Haklıydım ama onu dinlemeden yargısız infaz yapmıştım. Yine.

Onu haklı bulduğum her saniye, aklıma beni gizlice takip ettiği geliyor ve yine öfkeyle kabarıyordu içim. Koltuktan destek alarak, yerden kalktım. Yatak odasına girip, kapıyı kilitledim. Ne kadar zaman geçmişti bilmiyorum ama gelmemişti ve geleceğini biliyordum.

O eninde sonunda hep gelmişti. Yine gelecekti ama bu kez ben ona kapı duvar olacaktım. Beni sevdiğini söylemişti. Yatağa uzanıp, yorganı boynuma kadar çektim. Bu gece uyurken, kırık dökük bir radyodan kulaklarıma bir ses üflendi. 'Seni seviyorum Ay parçam.'  Diyordu ses. Gözlerim kapanmıştı çoktan, hayali bir tutkalla ama bilincim bu soruyu en ince ayrıntısına kadar benimseyecek derecede açıktı.

"Ben seni sevemem Ruh katilim." diye mırıldandım ve bilincimin kapanmasını bekledim.

🌙


Kafesi içinde taşıyanın, tutsaklığı kendine olur. Zinciri vurduysan ruhuna,  kerpetenle sökemez bir başkası. O kafesten kendini yalnız sen çıkarabilirsin çünkü kafes içinde. Seni hapsedemez kimse bir yere, kendini kafese kilitleyen sensin. Anahtar ellerin ama sen kurtulmak için yardım çığlıkları atıyorsun. Atma. Yardım bekleme ve kendini kurtar kendi sivriliğinden. Acısa da, canın çok yansa da kurtar kendini.

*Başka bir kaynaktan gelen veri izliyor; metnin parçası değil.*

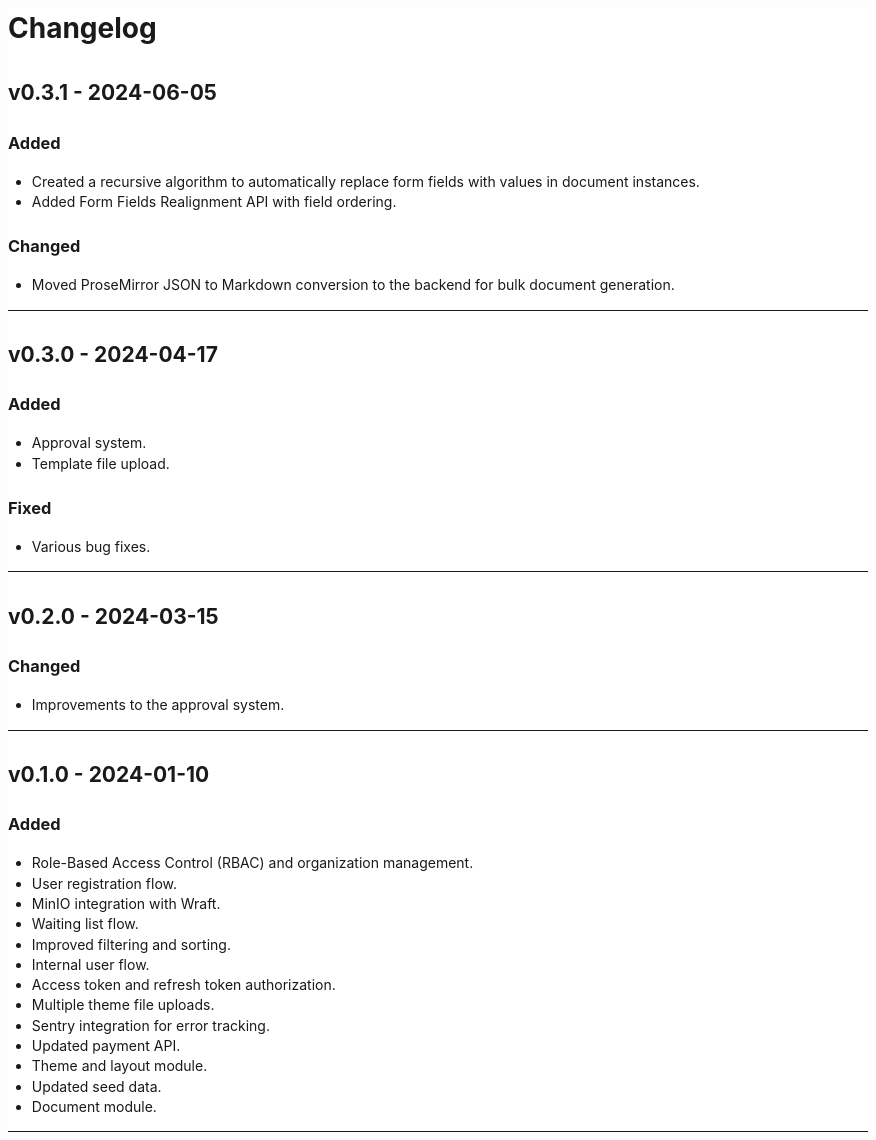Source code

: # Changelog

## v0.3.1 - 2024-06-05

### Added
- Created a recursive algorithm to automatically replace form fields with values in document instances.
- Added Form Fields Realignment API with field ordering.

### Changed
- Moved ProseMirror JSON to Markdown conversion to the backend for bulk document generation.

---

## v0.3.0 - 2024-04-17

### Added
- Approval system.
- Template file upload.

### Fixed
- Various bug fixes.

---

## v0.2.0 - 2024-03-15

### Changed
- Improvements to the approval system.

---

## v0.1.0 - 2024-01-10

### Added
- Role-Based Access Control (RBAC) and organization management.
- User registration flow.
- MinIO integration with Wraft.
- Waiting list flow.
- Improved filtering and sorting.
- Internal user flow.
- Access token and refresh token authorization.
- Multiple theme file uploads.
- Sentry integration for error tracking.
- Updated payment API.
- Theme and layout module.
- Updated seed data.
- Document module.

---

Kimse seni senden çok düşünmeyecek. Kırdıkları kanatlarını kimse yerine yapıştırmayacak çünkü uçmanı istemiyorlar. Onlara muhtaç olmanı bekliyorlar. Onları sustur güzel insan. Bırak başarını konuşsunlar, gözyaşlarını değil.

Mehir Beray

Karaladım üstünü.

Mehir B.

Kalemi masaya koyup, günlüğümü kapattım. Parmaklarımı yanan elimin sargısında gezdirdim. Ben uyurken gelmiş, kilitlediğim kapıyı açmış ve yarama pansuman yapmıştı. Uyandığımda yoktu. Kapı aralıktı, oturma odasına ve banyoya bakmıştım ama yoktu. Sabah olmuştu ama o gelmemişti.

Sinirim yatışmıştı, öyle ki rüyamda Berkan'ı görmüştüm. Onu öpüyordum. Rüyalarıma kadar nüfuz etmişti. Korku vardı içimde, ona kapılmaktan korkuyordum. Belki de çoktan ona, kapılmış olmaktandı korkum. Kendi düşünceme gözlerimi devirip, koltuktan kalktım.

Masadaki günlüğü, yatak odasındaki bavuluma geri koydum. Günlüğümü dün bavulumu karıştırırken farketmiştim ve çok sevinmiştim. Bir yanım ise Berkan'ın okuyup, okumadığını sorgulayıp endişelenmişti lakin okumuş olsa anlardım. Yani umarım. İçecek bir şeyler almak için mutfağa gidecektim ama dış kapı çalınınca, adımlarımı oraya çevirdim. Berkan, oda kartını almayı unutmuş olmalıydı.